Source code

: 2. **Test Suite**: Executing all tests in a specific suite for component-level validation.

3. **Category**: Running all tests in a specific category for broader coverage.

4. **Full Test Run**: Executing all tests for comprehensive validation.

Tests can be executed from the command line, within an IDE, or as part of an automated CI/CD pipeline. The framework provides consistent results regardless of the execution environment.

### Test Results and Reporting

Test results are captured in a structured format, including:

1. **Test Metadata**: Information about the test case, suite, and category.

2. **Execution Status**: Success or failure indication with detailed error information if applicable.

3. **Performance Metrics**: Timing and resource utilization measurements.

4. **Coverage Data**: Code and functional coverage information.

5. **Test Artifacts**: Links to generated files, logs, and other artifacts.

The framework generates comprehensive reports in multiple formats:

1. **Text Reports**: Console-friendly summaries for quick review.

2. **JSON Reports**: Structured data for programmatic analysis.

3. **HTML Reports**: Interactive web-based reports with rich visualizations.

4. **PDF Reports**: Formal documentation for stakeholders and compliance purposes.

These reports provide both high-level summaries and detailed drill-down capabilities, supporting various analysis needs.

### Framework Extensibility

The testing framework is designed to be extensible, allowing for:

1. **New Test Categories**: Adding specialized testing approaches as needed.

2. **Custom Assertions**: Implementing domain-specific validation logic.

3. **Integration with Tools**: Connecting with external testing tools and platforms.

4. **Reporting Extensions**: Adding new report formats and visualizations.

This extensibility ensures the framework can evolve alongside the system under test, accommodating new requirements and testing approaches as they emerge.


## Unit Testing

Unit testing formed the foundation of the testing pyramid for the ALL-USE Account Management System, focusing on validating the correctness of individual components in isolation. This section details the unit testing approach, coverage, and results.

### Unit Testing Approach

**PROMPT**
For this exercise, give the entries above again with no difference at all.

**EXERCISE OUTPUT**
Source code

: 2. **Test Suite**: Executing all tests in a specific suite for component-level validation.

3. **Category**: Running all tests in a specific category for broader coverage.

4. **Full Test Run**: Executing all tests for comprehensive validation.

Tests can be executed from the command line, within an IDE, or as part of an automated CI/CD pipeline. The framework provides consistent results regardless of the execution environment.

### Test Results and Reporting

Test results are captured in a structured format, including:

1. **Test Metadata**: Information about the test case, suite, and category.

2. **Execution Status**: Success or failure indication with detailed error information if applicable.

3. **Performance Metrics**: Timing and resource utilization measurements.

4. **Coverage Data**: Code and functional coverage information.

5. **Test Artifacts**: Links to generated files, logs, and other artifacts.

The framework generates comprehensive reports in multiple formats:

1. **Text Reports**: Console-friendly summaries for quick review.

2. **JSON Reports**: Structured data for programmatic analysis.

3. **HTML Reports**: Interactive web-based reports with rich visualizations.

4. **PDF Reports**: Formal documentation for stakeholders and compliance purposes.

These reports provide both high-level summaries and detailed drill-down capabilities, supporting various analysis needs.

### Framework Extensibility

The testing framework is designed to be extensible, allowing for:

1. **New Test Categories**: Adding specialized testing approaches as needed.

2. **Custom Assertions**: Implementing domain-specific validation logic.

3. **Integration with Tools**: Connecting with external testing tools and platforms.

4. **Reporting Extensions**: Adding new report formats and visualizations.

This extensibility ensures the framework can evolve alongside the system under test, accommodating new requirements and testing approaches as they emerge.


## Unit Testing

Unit testing formed the foundation of the testing pyramid for the ALL-USE Account Management System, focusing on validating the correctness of individual components in isolation. This section details the unit testing approach, coverage, and results.

### Unit Testing Approach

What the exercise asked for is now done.